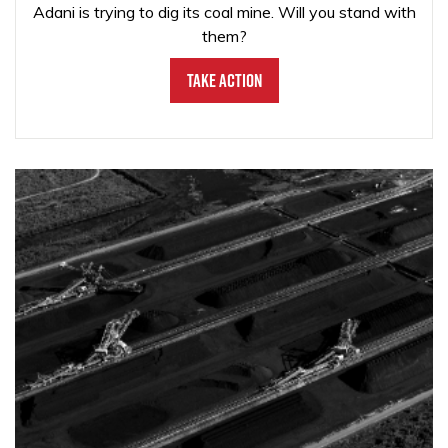
Adani is trying to dig its coal mine. Will you stand with
them?
Take Action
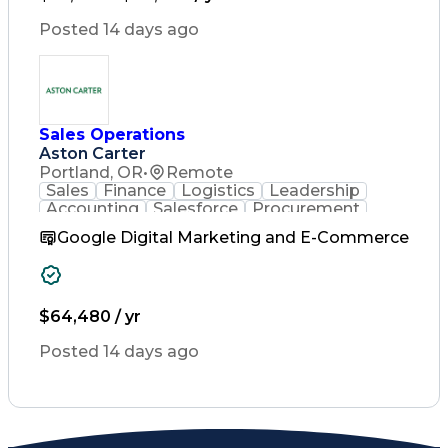
Project Planning
Microsoft Outlook
Project Management
Posted 14 days ago
Time Off Management
Project Administration
Artificial Intelligence
Engineering Design Process
Verbal Communication Skills
Sales Operations
Aston Carter
Portland, OR
•
Remote
Sales
Finance
Logistics
Leadership
Accounting
Salesforce
Procurement
Supply Chain
Market Trend
Inside Sales
Google Digital Marketing and E-Commerce
Communication
Detail Oriented
Customer Service
Sales Enablement
Performance Review
Partner Development
$64,480 / yr
Time Off Management
Business Development
Posted 14 days ago
Consultative Selling
Organizational Skills
Artificial Intelligence
Interpersonal Communications
Customer Relationship Management
Key Performance Indicators (KPIs)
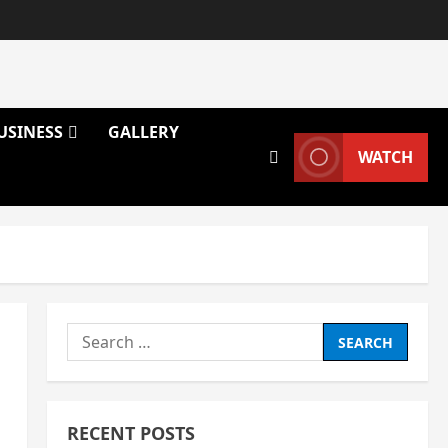
USINESS
GALLERY
WATCH
Search
for:
RECENT POSTS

INSTRUCTION: The result should be the material above, unchanged and free of pictures; please print it.

SOLVED EXERCISE:
Adani is trying to dig its coal mine. Will you stand with
them?
Take Action
Project Planning
Microsoft Outlook
Project Management
Posted 14 days ago
Time Off Management
Project Administration
Artificial Intelligence
Engineering Design Process
Verbal Communication Skills
Sales Operations
Aston Carter
Portland, OR
•
Remote
Sales
Finance
Logistics
Leadership
Accounting
Salesforce
Procurement
Supply Chain
Market Trend
Inside Sales
Google Digital Marketing and E-Commerce
Communication
Detail Oriented
Customer Service
Sales Enablement
Performance Review
Partner Development
$64,480 / yr
Time Off Management
Business Development
Posted 14 days ago
Consultative Selling
Organizational Skills
Artificial Intelligence
Interpersonal Communications
Customer Relationship Management
Key Performance Indicators (KPIs)
USINESS
GALLERY
WATCH
Search
for:
RECENT POSTS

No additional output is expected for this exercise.